Und hier geht, liebe Leserinnen und Leser,

nun doch weiter mit erwähnter Debatte, denn gerade vor Weihnachten muß man einmal klar dagegen halten, was Kirche und Wissenschaften verbreiten:

Der Unsinn der nichtreduzierbaren Komplexität | Astrodicticum Simplex | ScienceBlogs.de – Wissenschaft, Kultur, Politik

O.k. Leute, jetzt bleiben wir mal auf dem Teppich. Erst mal zum Persönlichen – ob ich was von Chemie oder Physik verstehen: also, wenns ich´s brauch, dann ruf ich immer meinen großen Bruder an der Westküste an, und der erklärt mir alles :-) Wir haben da eine Aufgabenteilung. Und Daddy hat seine Diplomarbeit damals über „Germanium“ geschrieben, war bei der Entwicklung der Glasfaserkabel (Dynamit Nobel) beteiligt, für die er, wenn ich nicht irre, sogar ziemlich lang Patente gehalten hat. Auch meine Mum ist Diplom-Chemikerin von einer unglaublichen Gedankentiefe. Nicht, daß dies nun bedeutete, ich hätte gewissermaßen die Naturwissenschaften im Blut, aber es hilft schon sehr, in einer naturwissenschaftlich diskutierenden und kenntnisreichen Familie aufgewachsen zu sein, die außerdem ein unerschöpflicher Quell naturwissenschaftlicher Nachrichten aus aller Welt ist, wie Sie sich denken können … Also mäßigt euren Ton, oder ich hol meinen großen Bruder :-)

Mein eigenes Gebiet ist eher die Philosophie und ich bin Werbefotograf.

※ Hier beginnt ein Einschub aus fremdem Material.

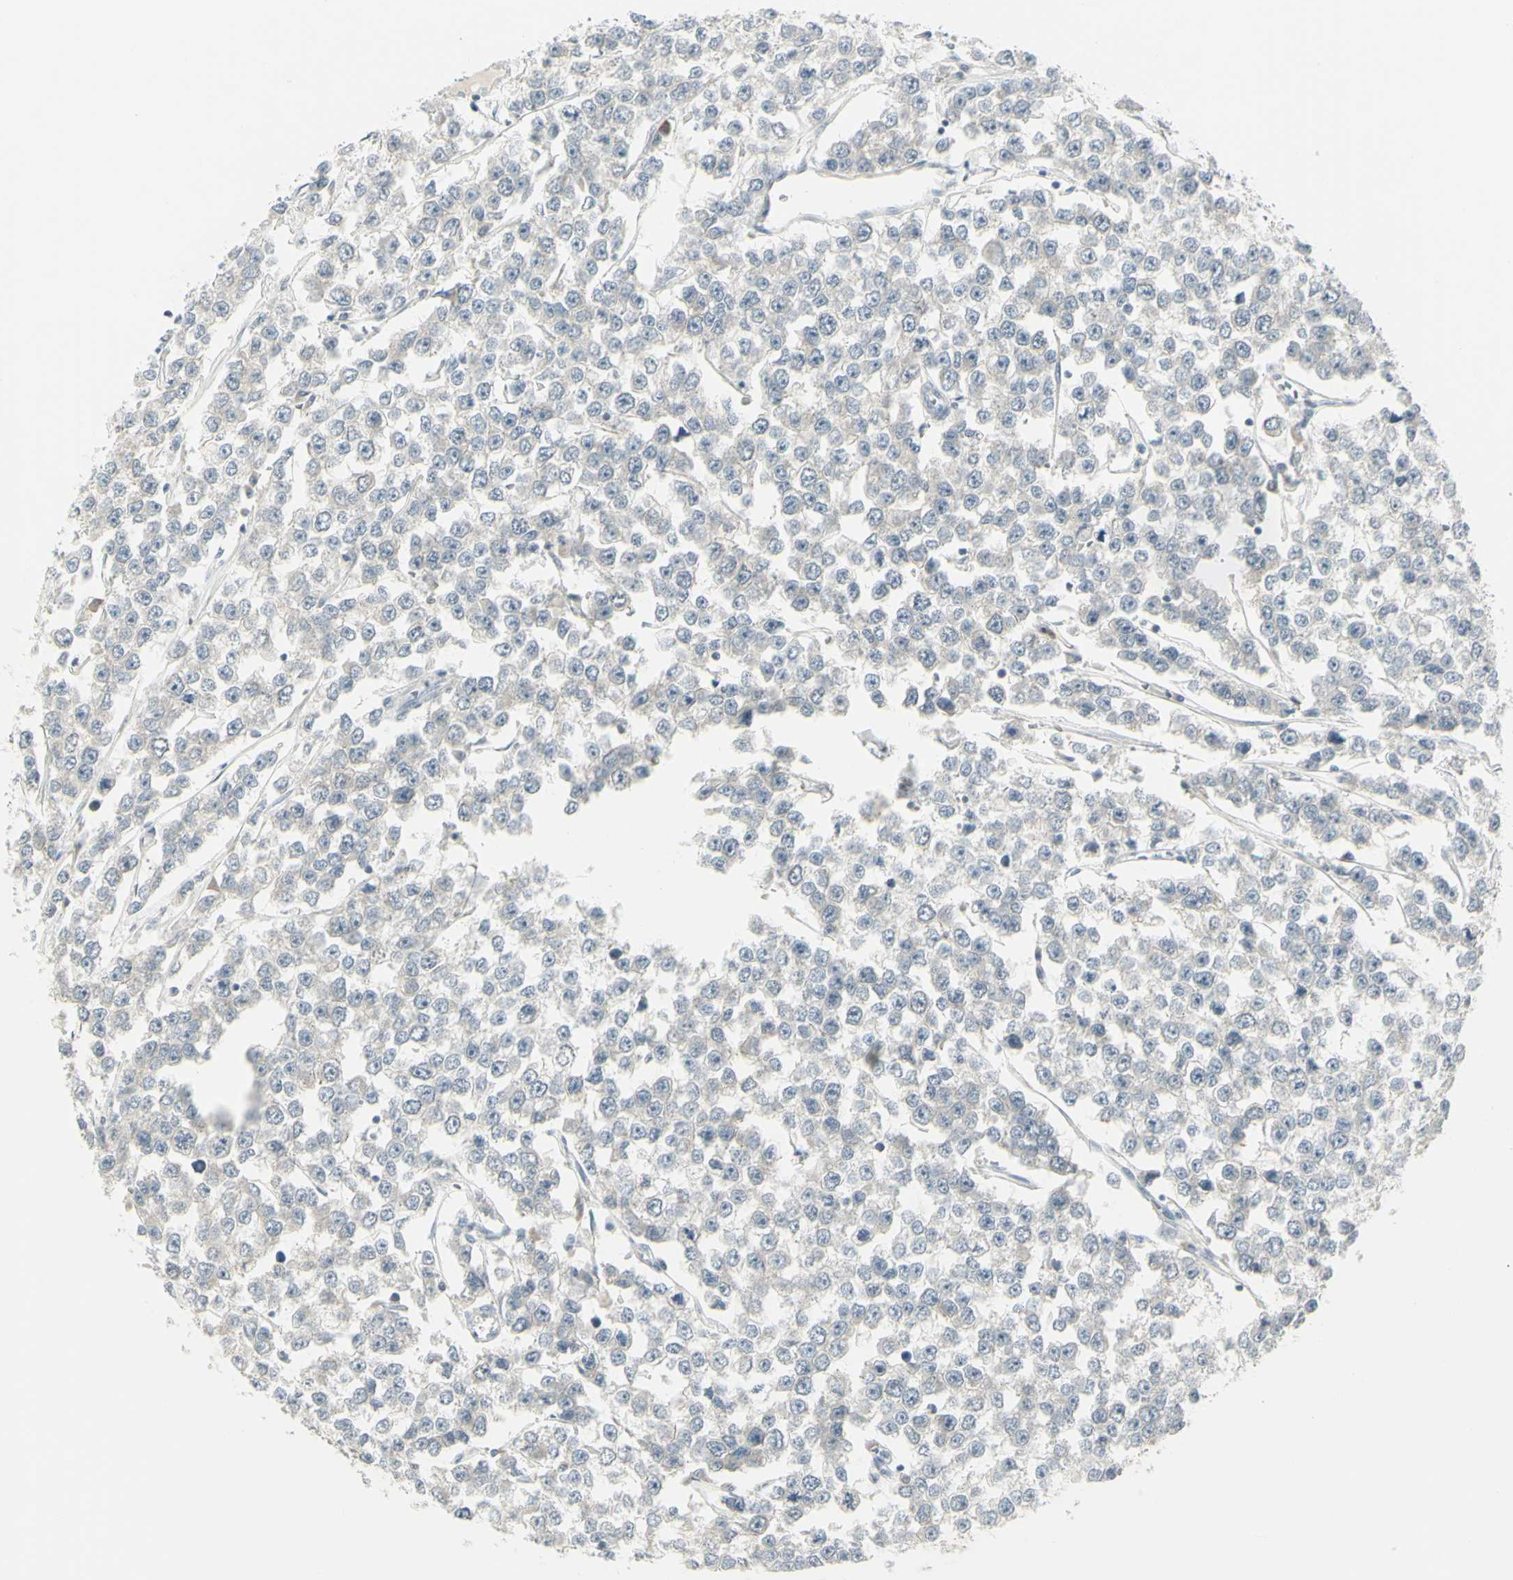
{"staining": {"intensity": "weak", "quantity": "<25%", "location": "cytoplasmic/membranous"}, "tissue": "testis cancer", "cell_type": "Tumor cells", "image_type": "cancer", "snomed": [{"axis": "morphology", "description": "Seminoma, NOS"}, {"axis": "morphology", "description": "Carcinoma, Embryonal, NOS"}, {"axis": "topography", "description": "Testis"}], "caption": "IHC micrograph of testis cancer (seminoma) stained for a protein (brown), which reveals no positivity in tumor cells.", "gene": "CCNB2", "patient": {"sex": "male", "age": 52}}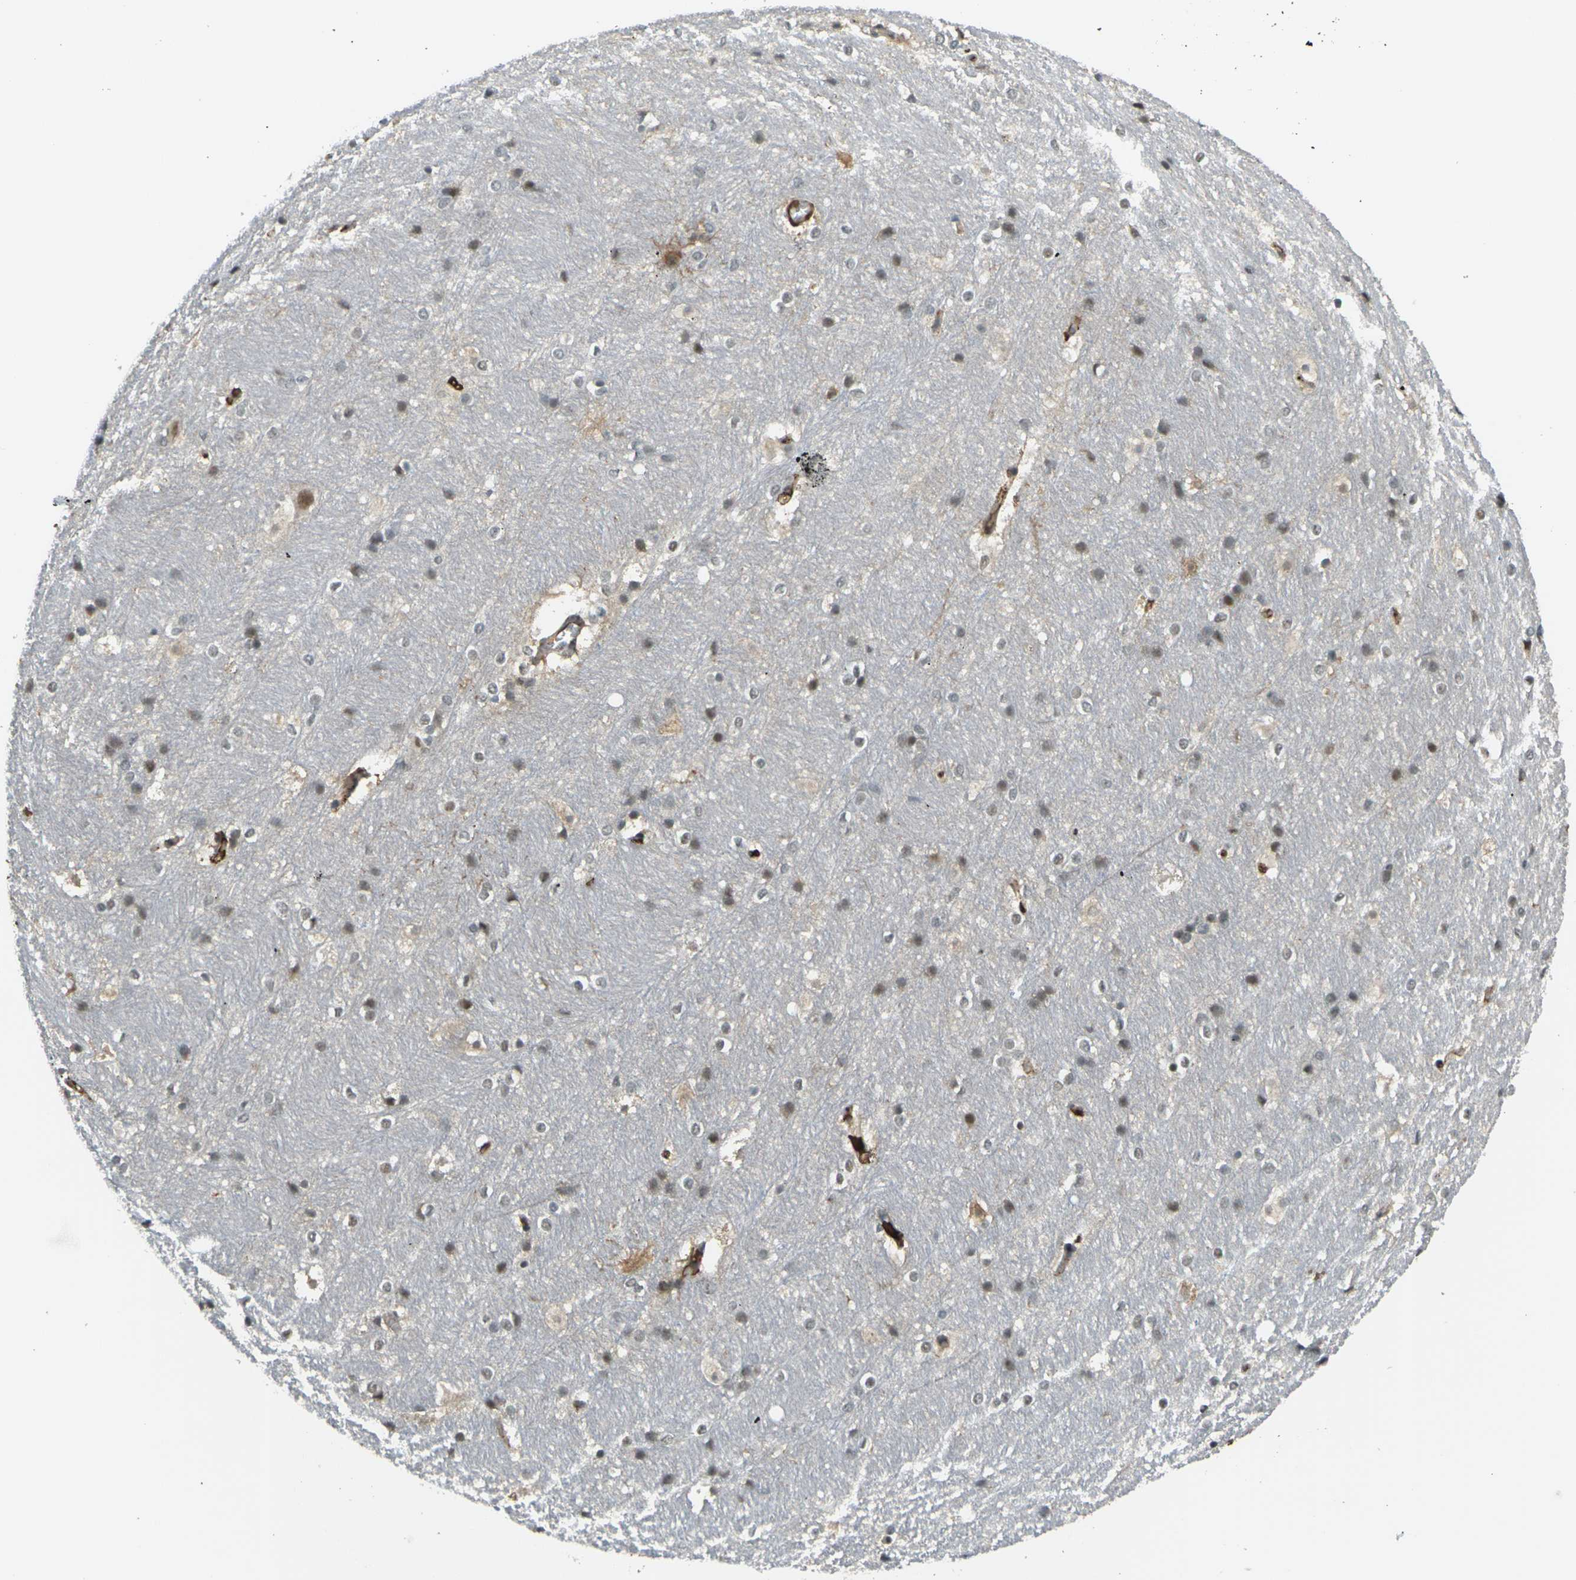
{"staining": {"intensity": "weak", "quantity": "<25%", "location": "cytoplasmic/membranous,nuclear"}, "tissue": "hippocampus", "cell_type": "Glial cells", "image_type": "normal", "snomed": [{"axis": "morphology", "description": "Normal tissue, NOS"}, {"axis": "topography", "description": "Hippocampus"}], "caption": "An IHC histopathology image of unremarkable hippocampus is shown. There is no staining in glial cells of hippocampus.", "gene": "CYP1B1", "patient": {"sex": "female", "age": 19}}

Aber nun zu den Fakten, die ich bei sämtlichen oberen Kommentaren nach meinem obigen vermisse: nur, weil Sie davon ausgehen, daß ein physikaler Begriff, Entropie, sich dringend auf alles Physikalische beziehen muß, und damit automatisch das Biologische einschließt, muß das nicht stimmen. Oben habe ich bereits erklärt, daß es keine Möglichkeit gibt, logisch zu begründen, warum das Leben nach der Materie entstanden sein sollte?! Dafür gibt es, auch wenn Ihnen der Gedanke völlig abwegig vorkommt, überhaupt keine Begründung. Deswegen bitte ich wissenschaftlich zu bleiben, und mir nur einen einzigen Grund zu nennen, warum es sich so verhalten sollte, wie Sie alle offensichtlich glauben, daß die Biologie eine Funktion der Physik ist, und nicht umgekehrt. Wenn Sie sich an das Ungewöhnliche dieser Auffassung ein wenig gewöhnt haben, dann diskutiere ich mit Ihnen nach Weihnachten gern, warum das Leben tatsächlich in der Hierarchie höher steht, als die von der Physik zumindest bislang berührten Gebiete und eben jenes Prinzip ist, das die von Ihnen im weitesten Sinne als „Entropie“ bekannte Bewegung umkehrt: das ist sogar die Hauptfunktion des Lebens. Kleiner Tip: wenn wir über „Das Leben“ sprechen, können wir nicht in der von @Monod so bravourös dargestellten quais maschinellen Funktionalität bleiben. Wenn wir wissen wollen, was alle Werkzeuge gemeinsam haben, reicht die Beschreibung von Schraubschlüssel und Bohrmaschine nicht. Ebenso ist es mit dem „Leben“: es ist nicht die Summe seiner Teile, sondern etwas anderes, sonst hätten wir gewiss gar keinen Begriff davon.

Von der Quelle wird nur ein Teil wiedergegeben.